(Records from a dataset)
--------

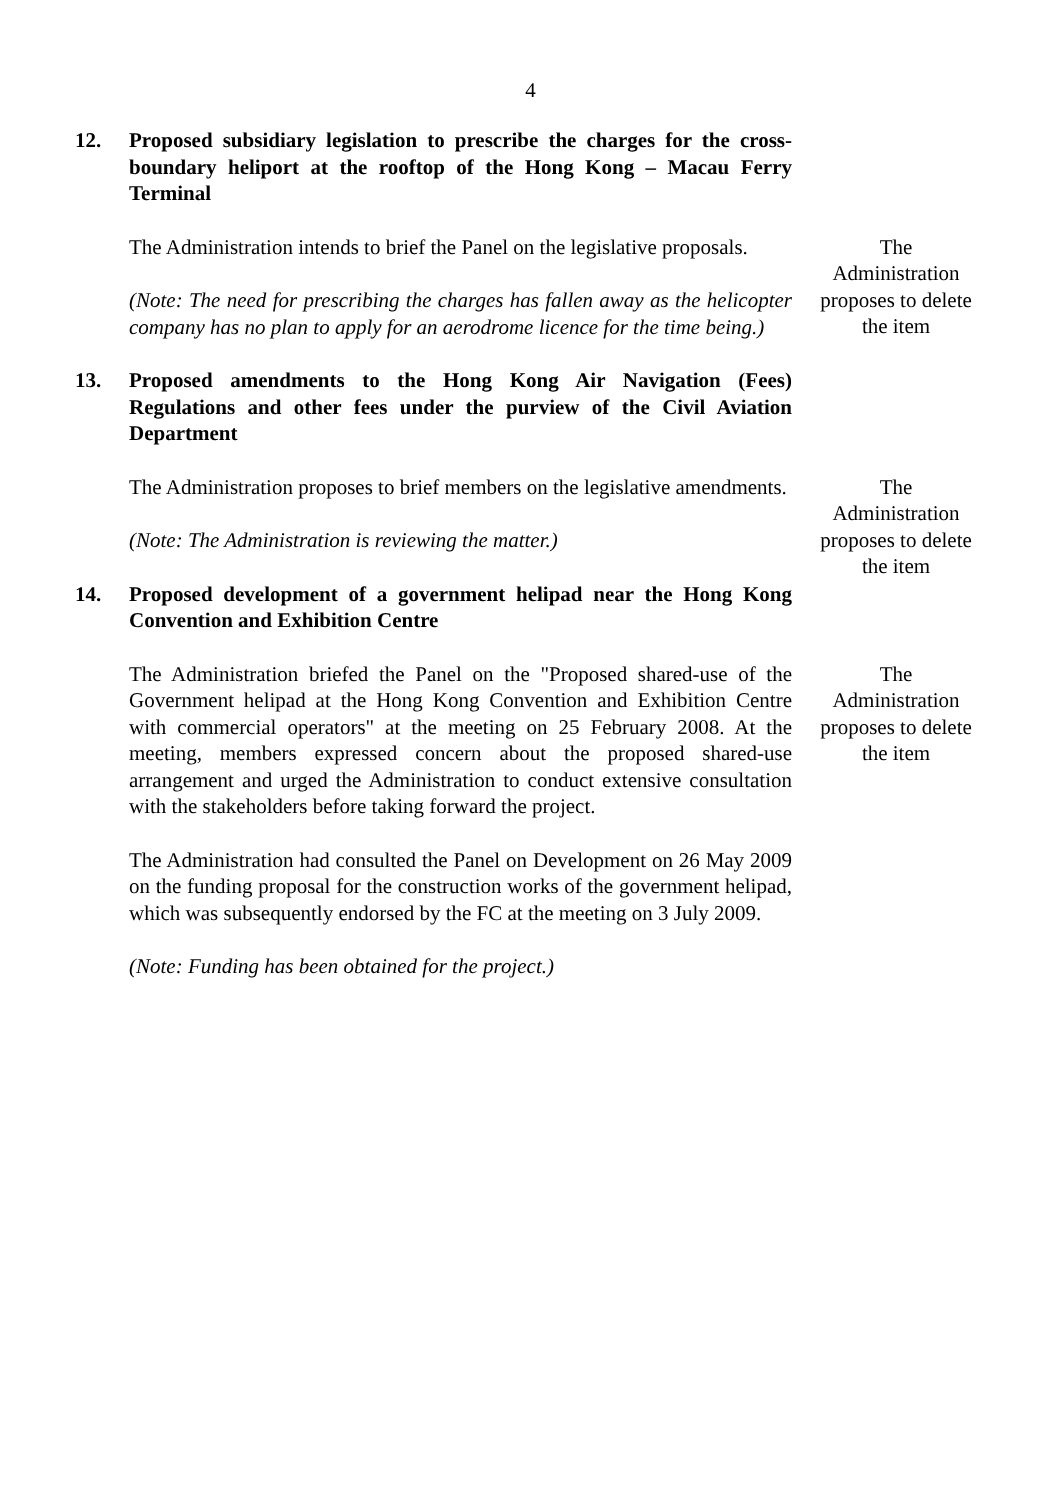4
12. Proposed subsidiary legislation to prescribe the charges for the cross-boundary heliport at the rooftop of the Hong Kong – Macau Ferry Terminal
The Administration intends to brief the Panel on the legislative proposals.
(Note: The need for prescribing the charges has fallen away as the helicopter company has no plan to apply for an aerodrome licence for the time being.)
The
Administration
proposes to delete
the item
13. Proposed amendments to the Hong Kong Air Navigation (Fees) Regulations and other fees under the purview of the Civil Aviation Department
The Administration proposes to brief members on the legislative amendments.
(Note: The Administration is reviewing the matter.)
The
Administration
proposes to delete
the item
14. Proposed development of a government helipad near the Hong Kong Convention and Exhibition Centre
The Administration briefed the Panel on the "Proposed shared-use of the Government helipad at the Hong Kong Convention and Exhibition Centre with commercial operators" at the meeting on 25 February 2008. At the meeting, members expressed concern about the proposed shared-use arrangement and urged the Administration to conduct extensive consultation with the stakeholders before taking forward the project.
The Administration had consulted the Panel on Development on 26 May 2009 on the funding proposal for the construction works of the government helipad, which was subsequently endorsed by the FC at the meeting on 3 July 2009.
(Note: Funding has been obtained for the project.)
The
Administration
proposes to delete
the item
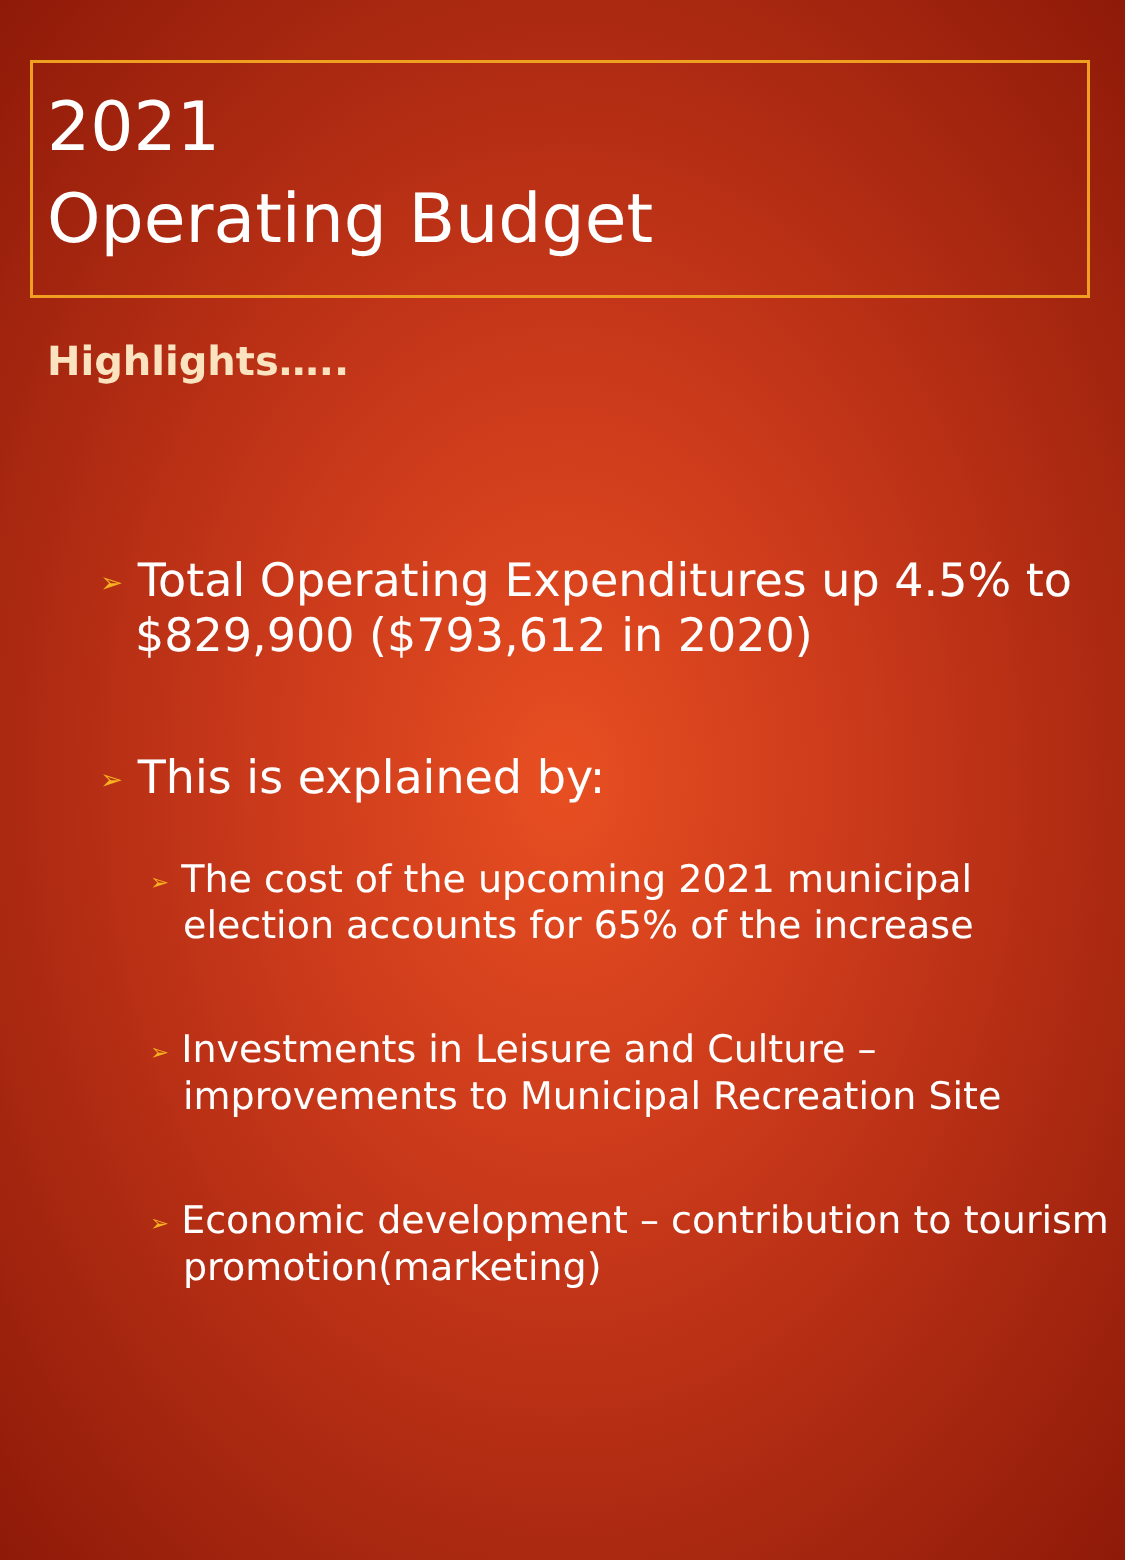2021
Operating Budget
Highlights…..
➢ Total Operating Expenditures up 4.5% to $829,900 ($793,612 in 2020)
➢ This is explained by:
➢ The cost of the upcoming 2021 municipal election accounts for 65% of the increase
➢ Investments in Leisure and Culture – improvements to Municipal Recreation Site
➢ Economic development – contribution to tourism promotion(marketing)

--------

WORK REQUEST:
Where the string "Exhibition" turns up in a line of the data above, copy that whole line.

OUTPUT FOR THIS EXERCISE:
14. Proposed development of a government helipad near the Hong Kong Convention and Exhibition Centre
The Administration briefed the Panel on the "Proposed shared-use of the Government helipad at the Hong Kong Convention and Exhibition Centre with commercial operators" at the meeting on 25 February 2008. At the meeting, members expressed concern about the proposed shared-use arrangement and urged the Administration to conduct extensive consultation with the stakeholders before taking forward the project.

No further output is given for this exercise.